Metalstorm: The Destruction of Jared-Syn (1983)
I have yet to find anyone who can explain to me the advantage of the ArriFlex 3D process, the innovation that brings to life such cinematic ‘masterworks’ as Friday the 13th Part III, Spacehunter and Jaws 3D. From what I understand it is all just as cruddy and dark and badly proportioned as any 3D movies released in the 1950s. You could, I figured, easily compare Jaws 3D and Spacehunter to, say, the 1953 Three Stooges short “Spooks” in which the audience was treated to Moe’s fingers poking you right in the eye. Top to bottom, the quality remains the same.
As I have stated before, all 3D of this era is meaningless to me. I have myopia in my right eye that is so severe as to render it useless. That means that the cardboard glasses with the red and blue lenses result in seeing the entire movie with a filter of red. Fortunately, I was able to see Metalstorm: the Destruction of Jared Syn without the distraction of the 3D process. UN-fortunately, when it was over, I kind of wished I had been able to sit through it with blinders on.

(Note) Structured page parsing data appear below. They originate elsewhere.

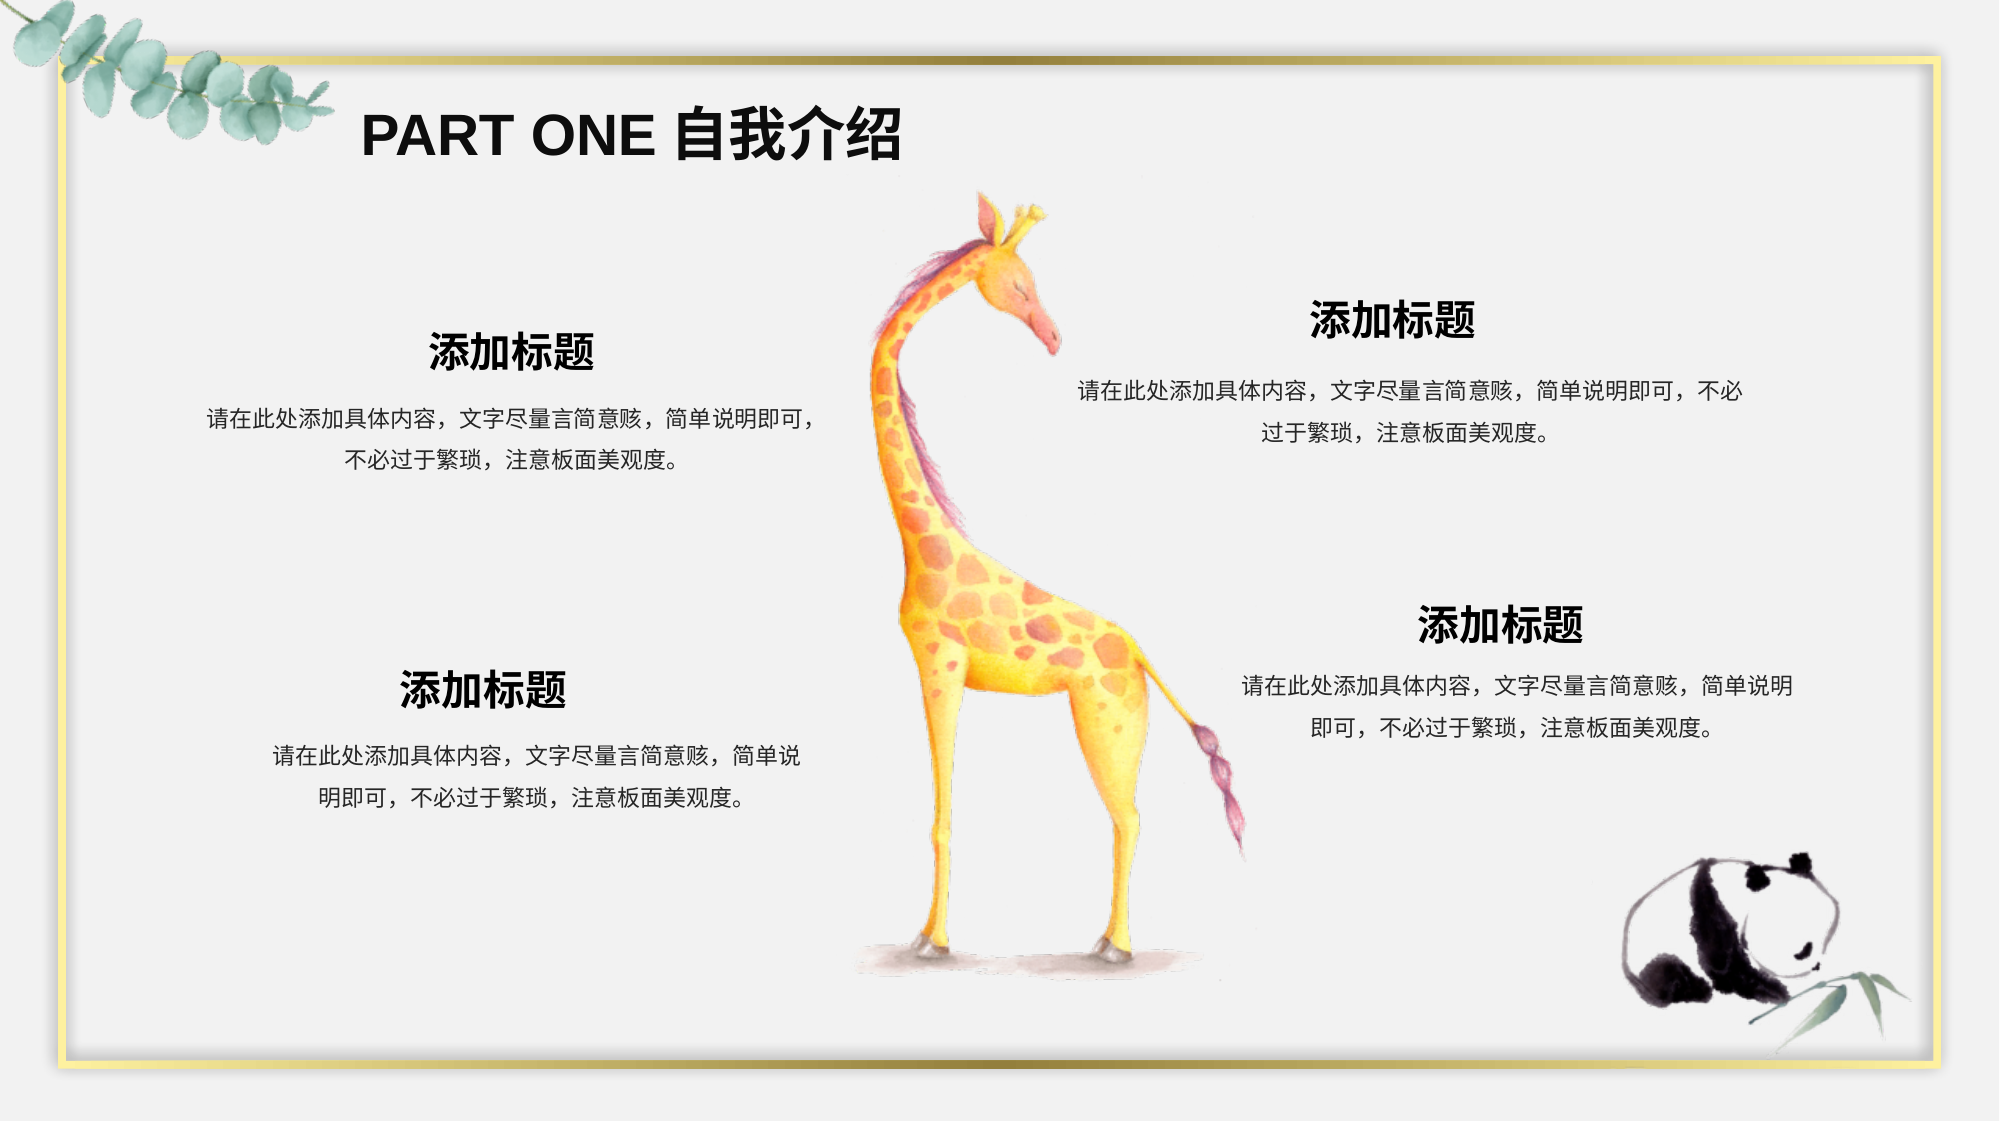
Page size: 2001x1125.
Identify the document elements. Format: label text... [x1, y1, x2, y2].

text_box [57, 55, 1942, 1070]
text_box 请在此处添加具体内容，文字尽量言简意赅，简单说明即可，不必过于繁琐，注意板面美观度。 [186, 382, 836, 565]
text_box 请在此处添加具体内容，文字尽量言简意赅，简单说明即可，不必过于繁琐，注意板面美观度。 [1273, 355, 1766, 538]
text_box PART ONE自我介绍 [349, 91, 1045, 173]
picture [0, 0, 349, 233]
text_box 添加标题 [1273, 581, 1838, 656]
text_box 添加标题 [146, 655, 820, 721]
picture [1591, 761, 1923, 1069]
text_box 请在此处添加具体内容，文字尽量言简意赅，简单说明即可，不必过于繁琐，注意板面美观度。 [1273, 649, 1818, 832]
text_box [0, 0, 2000, 1122]
picture [836, 174, 1273, 1001]
text_box 添加标题 [175, 318, 836, 384]
text_box 请在此处添加具体内容，文字尽量言简意赅，简单说明即可，不必过于繁琐，注意板面美观度。 [255, 720, 819, 944]
text_box 添加标题 [1273, 286, 1730, 351]
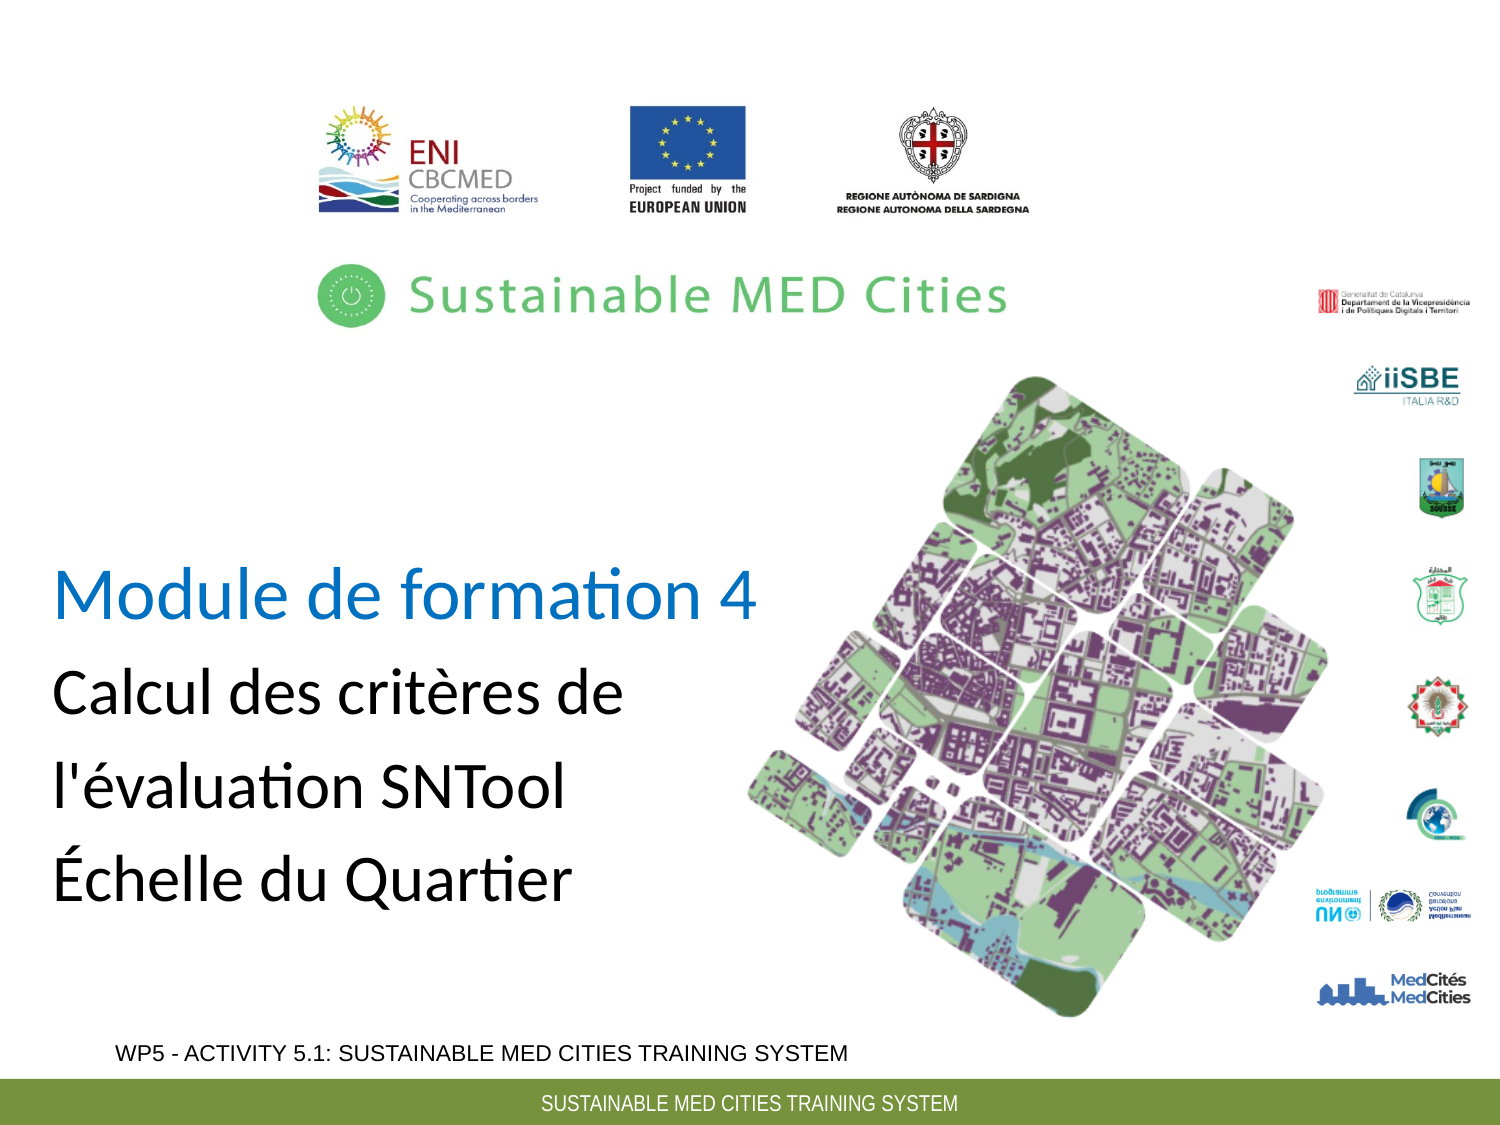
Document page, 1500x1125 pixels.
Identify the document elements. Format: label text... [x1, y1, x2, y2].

picture [1313, 970, 1474, 1008]
picture [1313, 279, 1474, 321]
picture [1313, 885, 1474, 924]
picture [284, 84, 1486, 1078]
picture [1346, 363, 1474, 411]
picture [1414, 455, 1474, 523]
picture [1396, 786, 1474, 847]
subtitle Module de formation 4 Calcul des critères de l'évaluation SNTool Échelle du Quartier [37, 537, 800, 951]
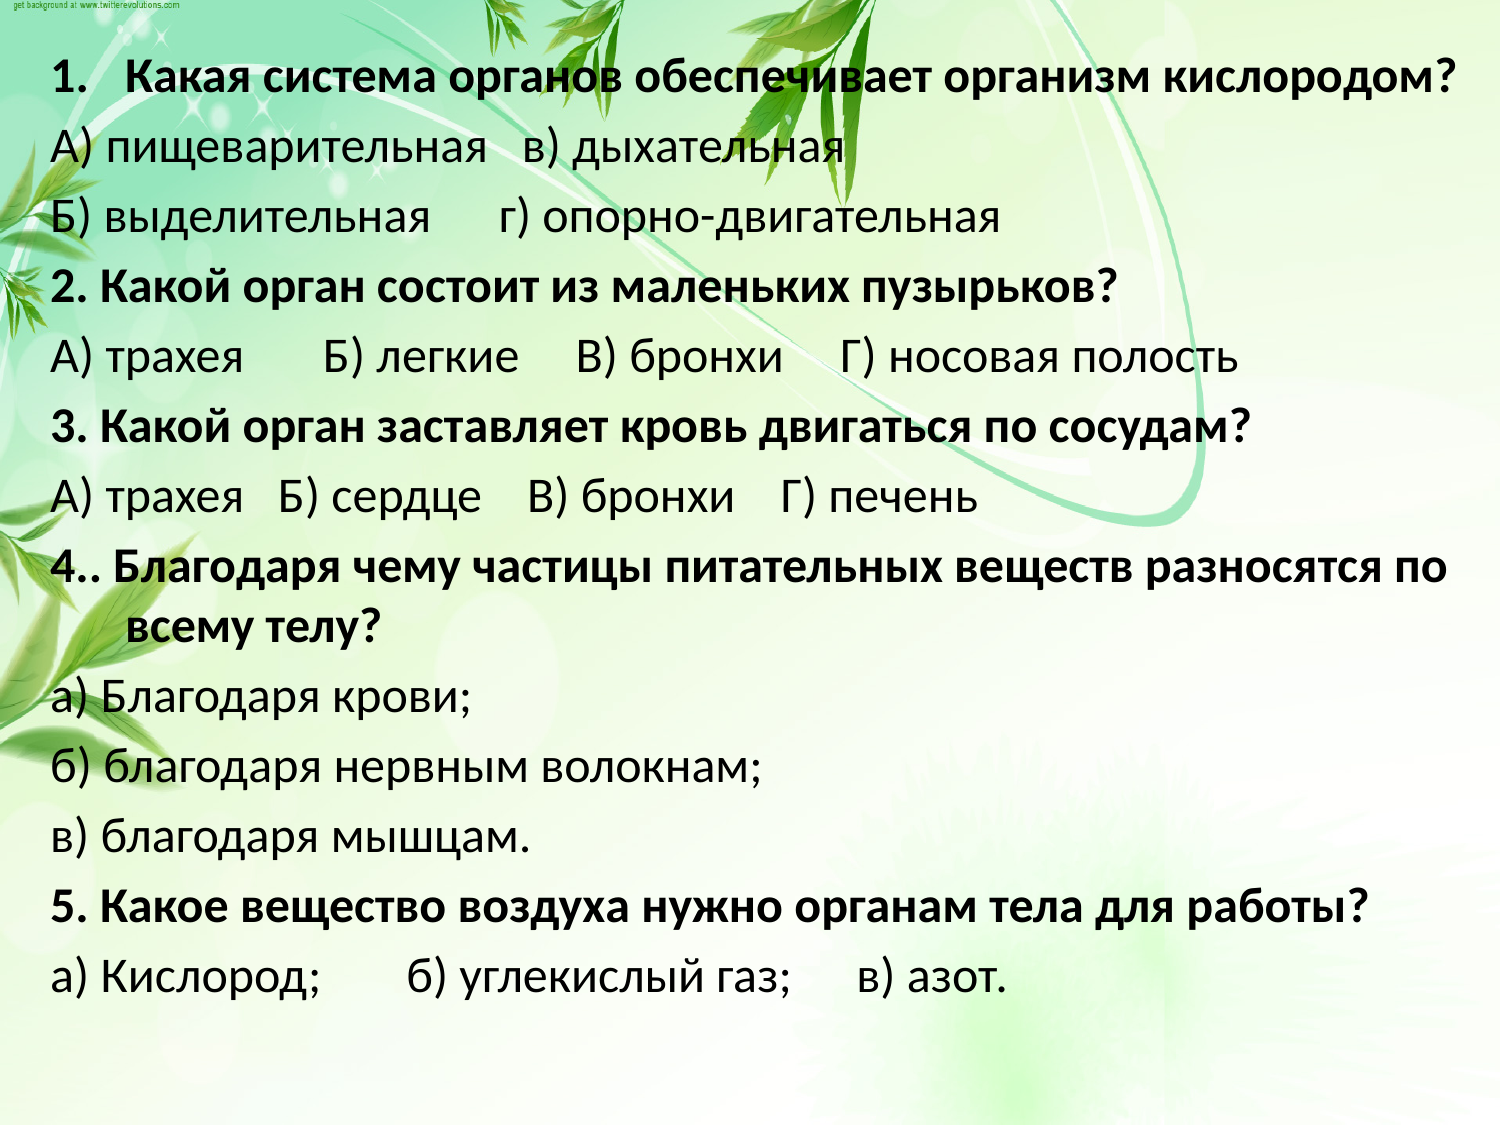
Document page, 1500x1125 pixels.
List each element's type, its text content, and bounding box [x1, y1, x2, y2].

list Какая система органов обеспечивает организм кислородом? А) пищеварительная в) дыхательная Б) выделительная г) опорно-двигательная 2. Какой орган состоит из маленьких пузырьков? А) трахея Б) легкие В) бронхи Г) носовая полость 3. Какой орган заставляет кровь двигаться по сосудам? А) трахея Б) сердце В) бронхи Г) печень 4.. Благодаря чему частицы питательных веществ разносятся по всему телу? а) благодаря крови; б) благодаря нервным волокнам; в) благодаря мышцам. 5. Какое вещество воздуха нужно органам тела для работы? а) кислород; б) углекислый газ; в) азот. [35, 35, 1500, 1079]
picture [0, 0, 1500, 1125]
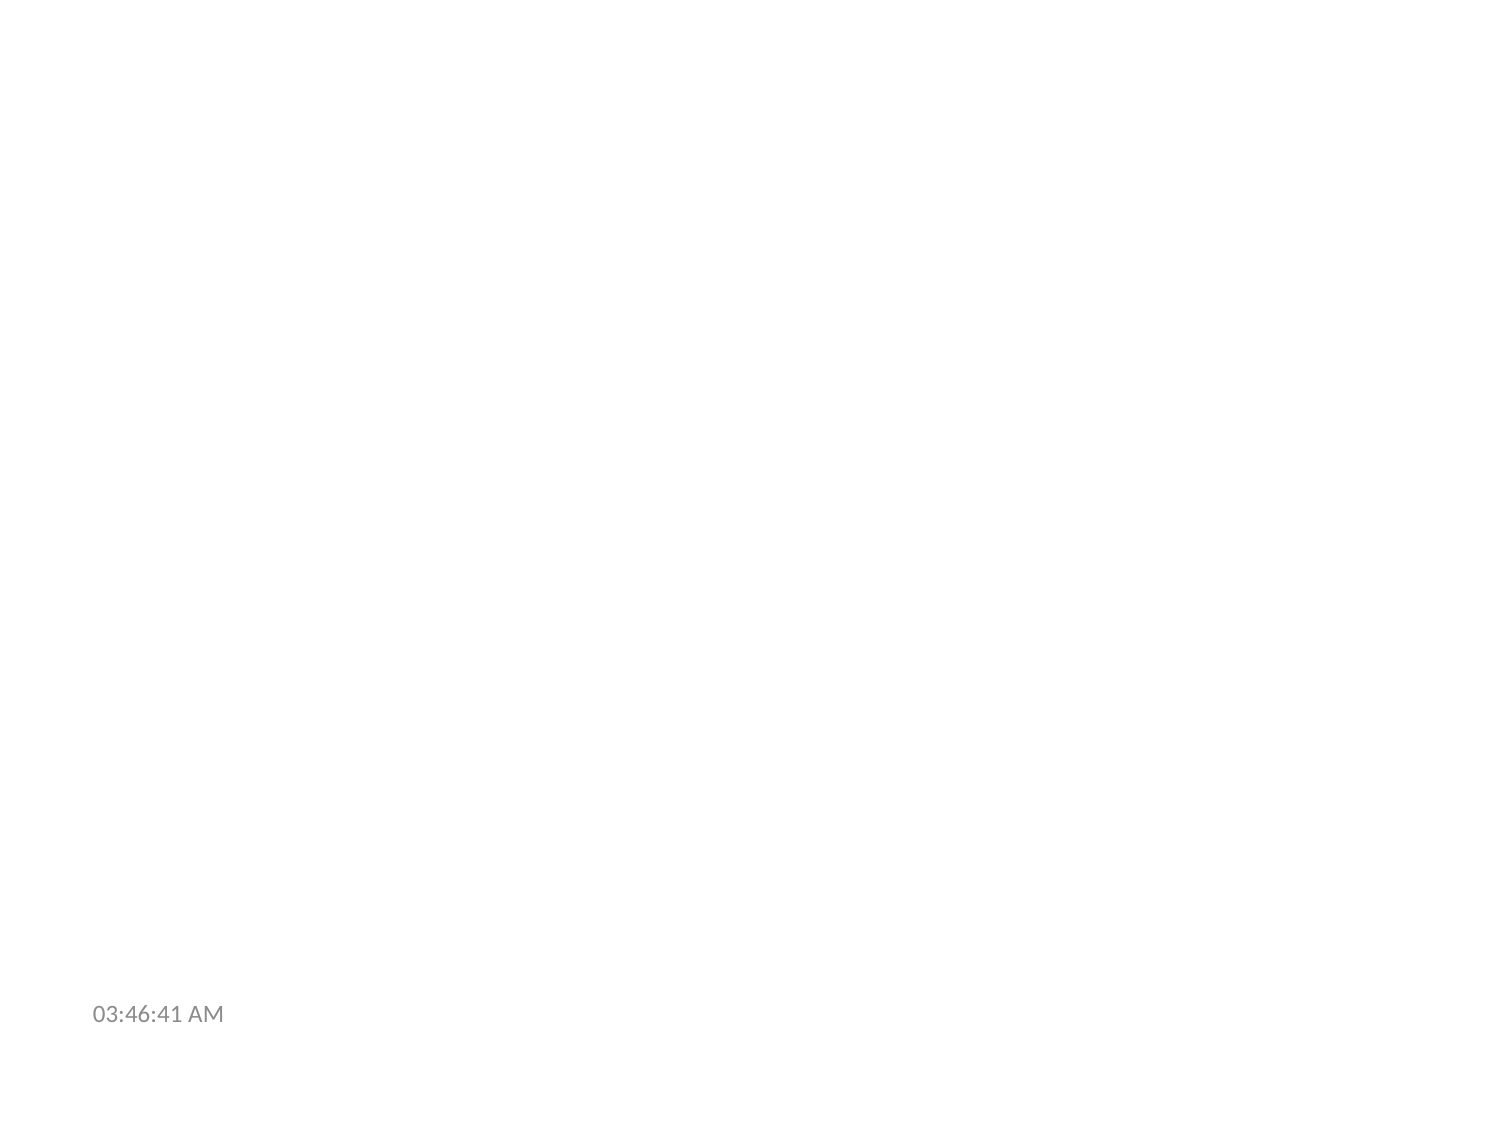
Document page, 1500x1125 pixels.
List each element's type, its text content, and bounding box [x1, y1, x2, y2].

This movie sucks in whatever dimension it proclaims. It is yet another Star Wars rip-off but this one might go down in history as redefining the term “pacing problems.” This movie is so slow that it threatens to start going backwards. That would mean that the movie would eventually start over and that would be Hell on Earth – in 3D!
The story is right off the shelf: in a god-forsaken landscape sometime, I think, in the future, there’s a Ranger named Dogan who rescues a princess named Dhyana after her father is killed by the evil and curiously named Jared-Synn. In order to avenge her father’s murder, Dogen must locate Jared-Syn’s command post located somewhere in the Lost City. This means (of course) a journey that is fraught with one ridiculous looking creature after another, most annoyingly Cyclopeans who look like punk rockers whose faces look like biscuits that didn’t rise.
You know the rest. The climax is kind of inevitable. Hell, the MOVIE is inevitable. And since I saw the movie in 2D, I can say that my interest was focused on trying to figure out where the 3D scenes were supposed to be, however I got the sense that this movie was never intended to be in 3D. It was a 2D movie with the 3D grafted on top of it. But, you know, whether it is in two-dimension, three-dimension or an alternate-dimension the movie is still terrible.